Several TikTok videos have sparked debate over birthday dinner etiquette, commenting on who should pay for the bill and if the decision to pay for the guest of honor is situational.

The TikTok discussions

One such TikTok user named Sean Lans posted a clip of him disagreeing with a friend’s birthday dinner choice.

In the video, Lans explained that his friend chose a restaurant where “the cheapest entrée was $41,” so he opted out from eating at the restaurant because “I am a little bit broke as it is, so I’m like, I’ll just skip the dinner, and then go out,” per People.

Despite opting out, Lars’ friend was mad at him for skipping out on the dinner yet joining the group afterward.

Lars defended himself in the video, “I’m not really looking to spend the equivalent of a week of grocery money on a single night out. I think I made a fair compromise, so I don’t know what to tell you.”

@seanlans

Restaurants in new york are so expensive in general it’s actually crazy #nyc #birthdaydinner #storytime #gay #expensive #broke #fyp

♬ original sound - Sean Lans

Another TikTok clip by dailyblastlive reacted to a video by viccgotti showing a heated argument over a $4,600 birthday dinner, which was going to be split evenly among the group — except for the “birthday girl.”

One of the commentators shared that they would only pay their portion of the bill as the birthday gift — nothing more, or if the decision was mutual and communicated among the attendants for a larger sum.

Regarding the original post, Business Insider spoke with viccgotti, who clarified that he contributed $24.58 for his meal; and because of the heated argument, he ended a friendship with one of the group members “whom he’d known since the third grade.”

@dailyblastlive

A $4,600 Birthday Dinner Bill: Who Pays? — A TikTok of a dinner party arguing over how to split the bill has the internet divided. The person who posted the video said their friend’s birthday dinner came out to be a whopping $4,600. The birthday girl insisted she shouldn’t have to pay, and that her friends should all split the bill evenly. This did not sit well with everyone. So, what do you think is the right thing to do here? DBL’s Erica Cobb shares her thoughts. #birthday #birthdaydinner #tiktok #bill #billsharing #splitthecheck #check

♬ original sound - DBL

Should I pay for the birthday dinner?

According to The Daily Meal, the general and most ideal approach to handling the bill is for all guests — minus the guest of honor — to evenly split it. That way, it attaches similarly to people’s orders and, in addition, separates out the birthday person’s bill for taxes and tips.

However, as international etiquette expert Jacqueline Whitmore told U.S. News, “Etiquette is situational.” This can depend of how the birthday celebration is offered.

Patricia Napier-Fitzpatrick, founder and president of The Etiquette School of New York, shared to Business Insider, “Generally when it’s the friends saying ‘Let’s all get together and celebrate Mary’s birthday,’ everyone except Mary pays for lunch.”
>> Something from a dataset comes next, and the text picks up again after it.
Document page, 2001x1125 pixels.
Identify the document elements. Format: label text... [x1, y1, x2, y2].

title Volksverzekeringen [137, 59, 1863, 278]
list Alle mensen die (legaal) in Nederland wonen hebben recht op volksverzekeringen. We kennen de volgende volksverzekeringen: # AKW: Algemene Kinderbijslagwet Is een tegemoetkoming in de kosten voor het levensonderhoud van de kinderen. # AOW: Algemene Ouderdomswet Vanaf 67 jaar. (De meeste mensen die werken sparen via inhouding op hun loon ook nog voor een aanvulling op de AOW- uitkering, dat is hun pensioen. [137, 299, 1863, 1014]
Napier-Fitzpatrick added, “But sometimes someone wants to have their own birthday luncheon, so let’s say Mary invites everyone to celebrate her birthday with her, in which case she would pay for everyone, but everyone should bring a gift for her.”

The importance of prior communication

It’s ultimately crucial that the decision to split the bill should be communicated beforehand. For example, if you want to invite others to your birthday dinner, it’s important to let people know that they may need to pay for their meals.

Etiquette coach Toni Dupree shared to Real Simple that the decision to split the bill should be done before the dinner commences — not when bills are served.

Karene Putney, CEO of Etiquette Etiquette, echoed the preparatory communication to Real Simple, “If, and only if, everyone agreed to split the bill before the meals are ordered, then it is OK to evenly divide that check when the bill arrives.”